Real estate transactions that start out fine can unravel for any number of reasons. Even with a signed contract, problems can crop up at various points along the way to closing. But when you’re aware of what can go wrong, you may be able to avoid such problems. Here are a few to watch for.
The buyers change their minds
The residential contract includes a termination option, which allows a buyer to pay a fee for the right to back out of the contract within a certain number of days. If your buyers paid for this option, they can terminate the contract for any reason—or for no reason at all—during the time specified in your contract.
An inspection reveals issues
Speaking of the termination option, most buyers hire a professional inspector during this period to examine the home and identify problems. If an inspection turns up something significant in the minds of the buyers, they could terminate the contract or request changes to the contract, such as a price reduction.
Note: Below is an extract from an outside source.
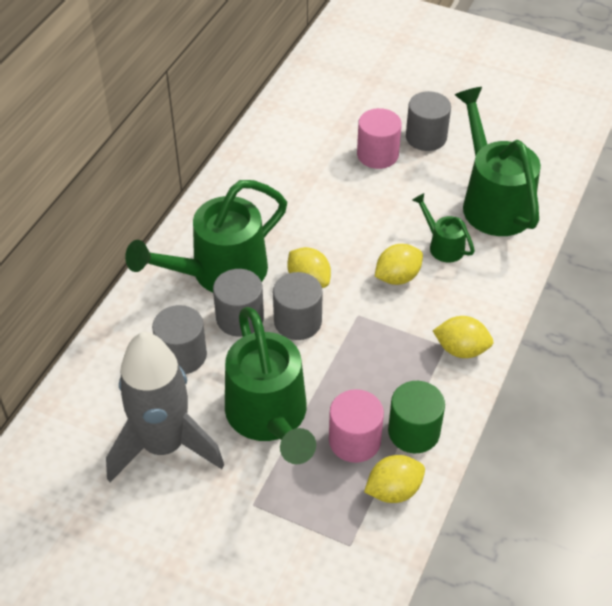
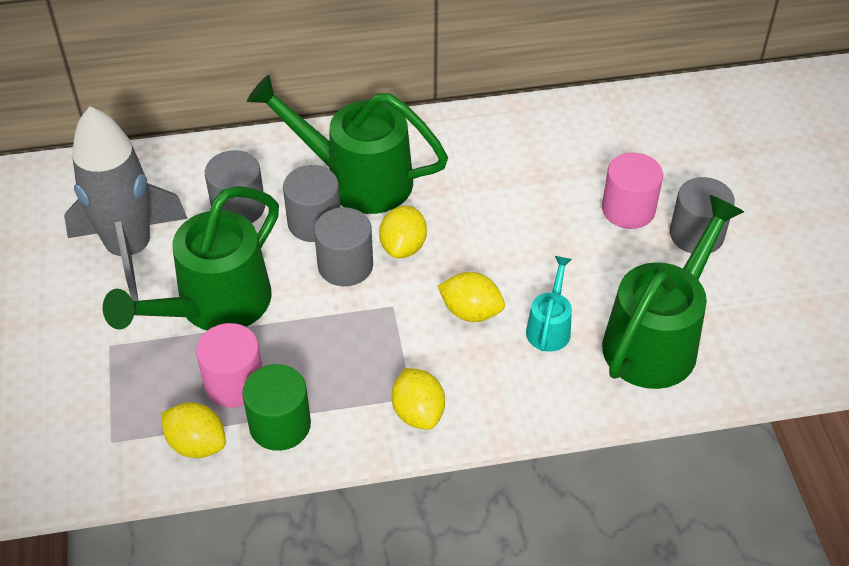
camera: 55 degrees right, 0 degrees up
(442, 245) = (549, 327): green watering can -> turquoise watering can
The buyers can’t get a loan
Unless the buyers are paying cash, they need a mortgage loan. Even if they have been preapproved for a loan, the buyers could still fail to secure final approval. There’s also the possibility of an issue with the appraisal. If the property isn’t worth enough to guarantee the amount they borrowed, that could torpedo the loan approval.
That’s not all
As you can see, there are many reasons a promising real estate deal may not make it to closing. Add the following causes to the list above:
- Agreed to repairs that the buyer deems unsatisfactory or incomplete
- A surprise during the final walkthrough of the home, such as an item that was supposed to convey that is no longer in the home
- Default, such as the buyer decides to walk away and accept the penalties for doing so outlined in the contract.
Your REALTOR® can help you avoid these scenarios and give you good advice when a potential deal-killer arises.